STEP 8: Time to start covering the headboard! I used left over batting to cover the headboard & foam. This will help add to the tufted look and I highly recommend it! I used staples to secure the batting to the plywood. Once that step is done, cut your material with plenty of room to play with on both sides. Because my headboard was 48″ tall + the 2″ of foam + the 1/2″ of plywood, the 54″ material was a perfect size to run vertically across. I draped the material over the headboard and used regular tape to temporarily hold it in place. For the top row of buttons I wanted to exaggerate the tufted look so I cheated by pinching the fabric for a seam and taped the fold in place on the back like pictured below. 

 

Once you get the seam taped in place, now comes the button part. Thread your needle with the backing buttons attached. These can be any buttons you have laying around the house – you are never going to see them. Just make sure they are heavy duty enough to not break when you pull on them! In the same way, make sure the thread you use is heavy duty as well. I used Crochet Thread:

 

Poke the needle through the holes you made in the plywood (make sure the seam you created lines up nicely with the button placement and readjust if necessary). Once everything looks good, thread your upholstered button into place. I did this by looping the heavy string back through the button like pictured. Once you have looped it, cut the thread to take off the needle. Pull the two strings to pull the button securely in place, then tie a shoe-lace knot. The knot will be hidden behind the button and keep it in place. I knotted mine several times and then cut the left over string.

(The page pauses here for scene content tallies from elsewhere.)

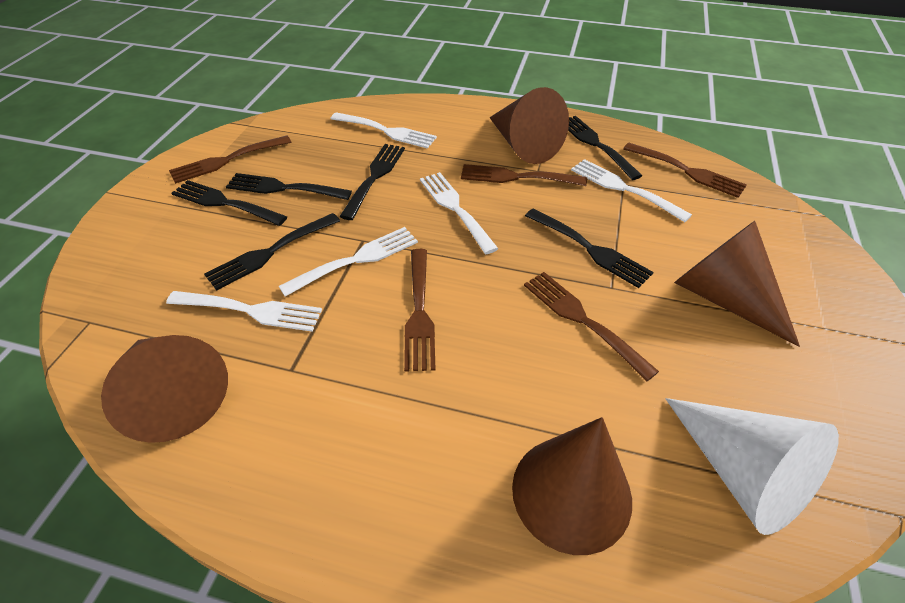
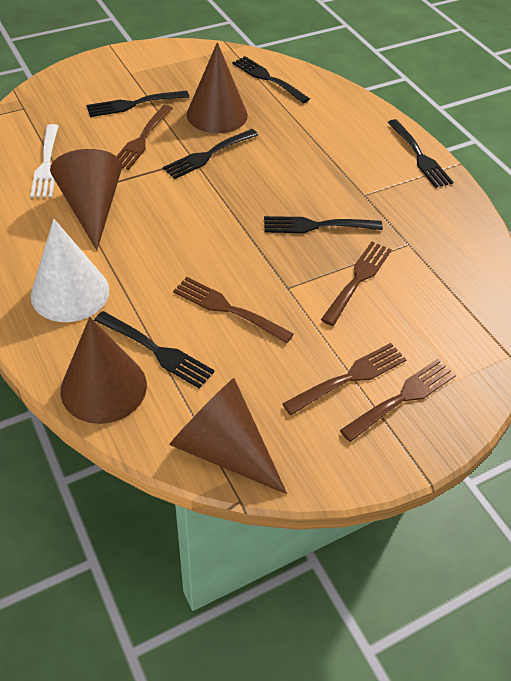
white fork: 5 -> 1

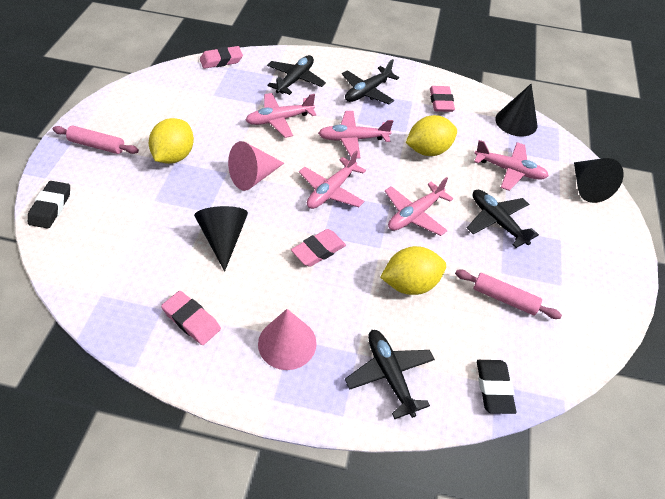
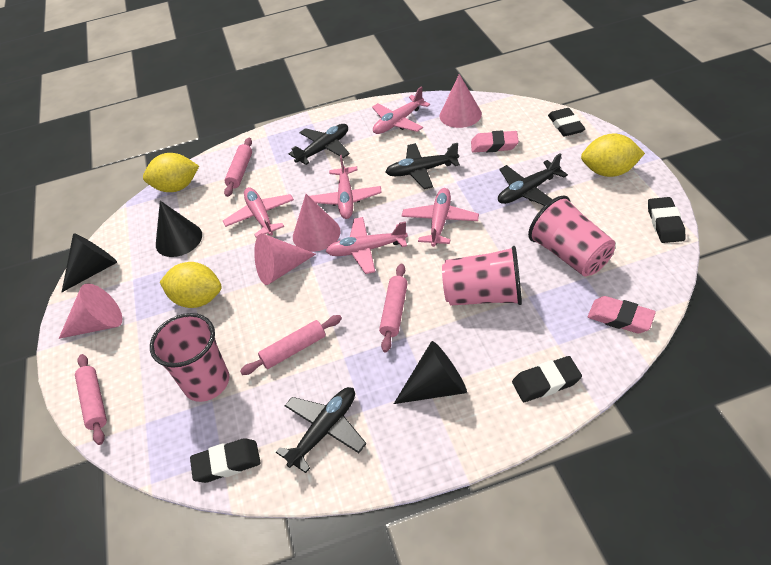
black eraser: 2 -> 4
pink cone: 2 -> 4
pink cup: 0 -> 3
pink eraser: 4 -> 2
pink rolling pin: 2 -> 4

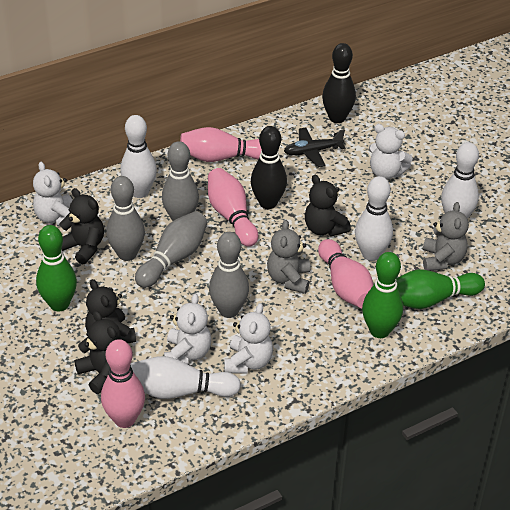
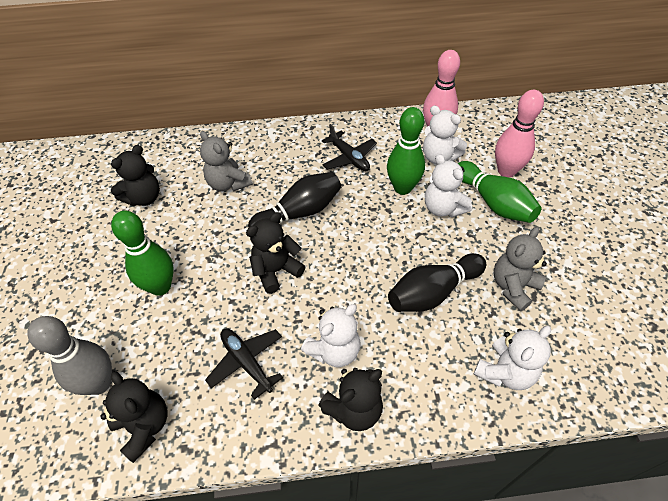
black plane: 1 -> 2
grey bowling pin: 4 -> 1
pink bowling pin: 4 -> 2
white bowling pin: 4 -> 0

Do this for the whole first row, making sure your seems stay consistent. For me the second row was easier- probably because I had it down by the 3rd button! Again I pinched folds in the material where I wanted to make the tuft more dramatic and accomplish the “x” look. Then lastly, I attached the third row of buttons.

Once you have all your buttons attached, use the staple gun to secure the fabric to the back of the headboard. Each fold held with tape needs to be securely stapled in place, however make sure to not cover the pocket holes you made in the plywood. I cut the material around those holes… its not the prettiest view from the back, but like I said no one was ever going to see that part! (If it was going to be visible, I would make a thin back panel & glue it on to hide all the crazy!)

We lived in a rental at the time of making this so I kept the pieces separate in storage for MONTHS before actually getting to put it together. I made my husband hold it up for me so I could take a quick picture of what it will one day look like just for fun:

STEP 9: FINALLY the moment I had been waiting for: Attaching the side forms to the headboard!! It was a quick & easy step – we just lined up the side panel so the top was flush with the top of the headboard. Then we used 2″ pocket hole screws to secure the pieces together.

STEP 10: Lastly, we positioned the headboard exactly where it was going & screwed the headboard straight into the wall. I am pretty sure my husband did that to ensure I never rearrange 🙂 but I recommend doing something to insure the headboard stays put!

And this is what she looks like all done. I LOVE everything about this headboard!